Segment Start: Data to examine

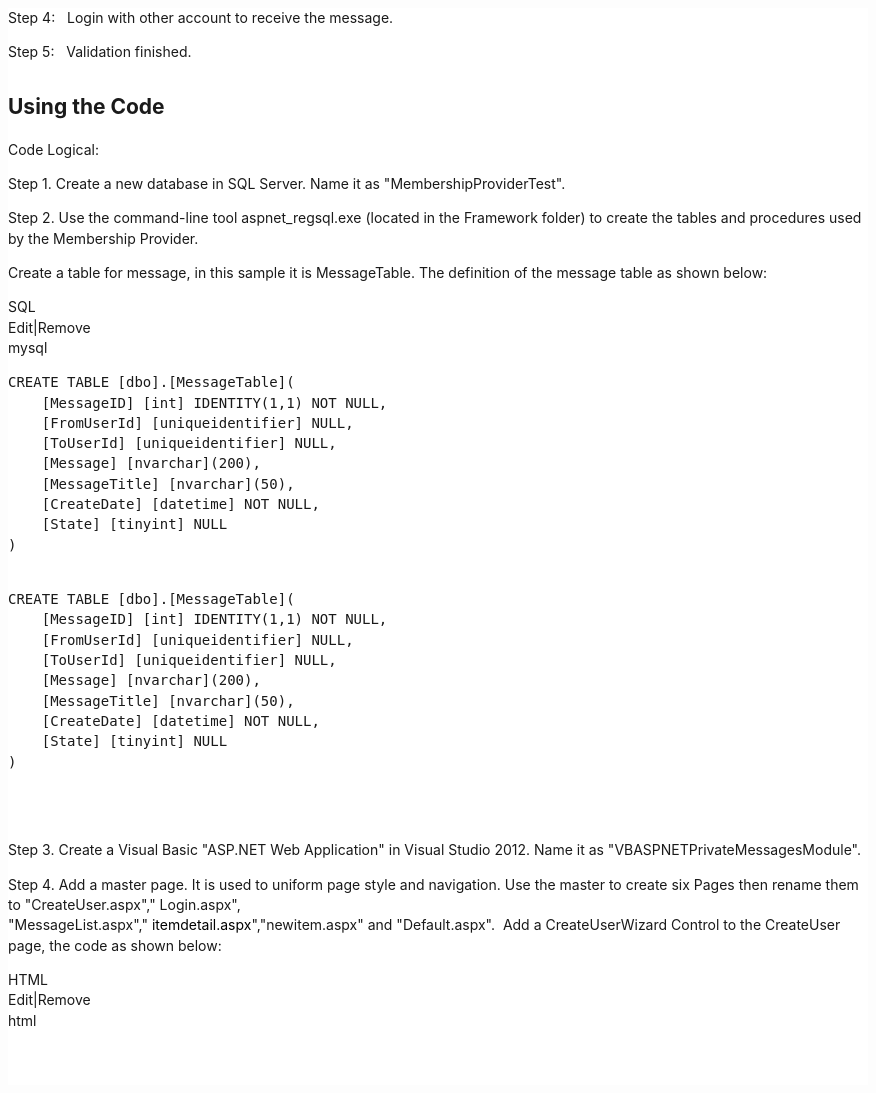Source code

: Step 4:<span style="">&nbsp;&nbsp; </span>Login with other account to receive the message.</p>
<p class="MsoNormal">Step 5:<span style="">&nbsp;&nbsp; </span>Validation finished.</p>
<h2>Using the Code</h2>
<p class="MsoNormal" style="">Code Logical: </p>
<p class="MsoNormal">Step 1. Create a new database in SQL Server. Name it as &quot;<span style="">MembershipProviderTest</span>&quot;.
<span style="">&nbsp;&nbsp; </span></p>
<p class="MsoNormal">Step 2. Use the command-line tool aspnet_regsql.exe (located in the Framework folder) to create the tables and procedures used by the
<span style="">Membership Provider</span>.</p>
<p class="MsoNormal" style="">Create a table for message, in this sample it is MessageTable. The definition of the message table as shown below:</p>
<div class="scriptcode">
<div class="pluginEditHolder" pluginCommand="mceScriptCode">
<div class="title"><span>SQL</span></div>
<div class="pluginLinkHolder"><span class="pluginEditHolderLink">Edit</span>|<span class="pluginRemoveHolderLink">Remove</span>
</div>
<span class="hidden">mysql</span>
<pre class="hidden">
CREATE TABLE [dbo].[MessageTable](
    [MessageID] [int] IDENTITY(1,1) NOT NULL,
    [FromUserId] [uniqueidentifier] NULL,
    [ToUserId] [uniqueidentifier] NULL,
    [Message] [nvarchar](200),
    [MessageTitle] [nvarchar](50),
    [CreateDate] [datetime] NOT NULL,
    [State] [tinyint] NULL
)

</pre>
<pre id="codePreview" class="mysql">
CREATE TABLE [dbo].[MessageTable](
    [MessageID] [int] IDENTITY(1,1) NOT NULL,
    [FromUserId] [uniqueidentifier] NULL,
    [ToUserId] [uniqueidentifier] NULL,
    [Message] [nvarchar](200),
    [MessageTitle] [nvarchar](50),
    [CreateDate] [datetime] NOT NULL,
    [State] [tinyint] NULL
)

</pre>
</div>
</div>
<div class="endscriptcode">&nbsp;</div>
<p class="MsoNormal">Step 3. Create a Visual Basic &quot;ASP.NET Web Application&quot; in Visual Studio 20<span style="">12</span>. Name it as &quot;<span style="">VBASPNETPrivateMessagesModule</span>&quot;.
</p>
<p class="MsoNormal">Step 4. Add a master page. It is used to uniform page style and navigation. Use the master to create six Pages then rename them to &quot;CreateUser.aspx&quot;,&quot; Login.aspx&quot;,<br>
&quot;MessageList.aspx&quot;,&quot;<span style=""> <span style="color:black">itemdetail.aspx</span></span>&quot;,&quot;newitem.aspx&quot; and &quot;Default.aspx&quot;.<span style="">&nbsp;
</span>Add a CreateUserWizard Control to the CreateUser page, the code as shown below:</p>
<div class="scriptcode">
<div class="pluginEditHolder" pluginCommand="mceScriptCode">
<div class="title"><span>HTML</span></div>
<div class="pluginLinkHolder"><span class="pluginEditHolderLink">Edit</span>|<span class="pluginRemoveHolderLink">Remove</span>
</div>
<span class="hidden">html</span>
<pre class="hidden">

Segment End: Data to examine

◆ What you have to do
Can you convert the lines of the records above, starting at the one containing "receive the message.</p>" and ending at the one containing "1. Create a", into a Markdown table with a "Row No." column numbering each line and a "Source Line" column holding the line itself, leaving out any blank lines?

◆ Output below
| Row No. | Source Line |
|---|---|
| 1 | : Step 4:<span style="">&nbsp;&nbsp; </span>Login with other account to receive the message.</p> |
| 2 | <p class="MsoNormal">Step 5:<span style="">&nbsp;&nbsp; </span>Validation finished.</p> |
| 3 | <h2>Using the Code</h2> |
| 4 | <p class="MsoNormal" style="">Code Logical: </p> |
| 5 | <p class="MsoNormal">Step 1. Create a new database in SQL Server. Name it as &quot;<span style="">MembershipProviderTest</span>&quot;. |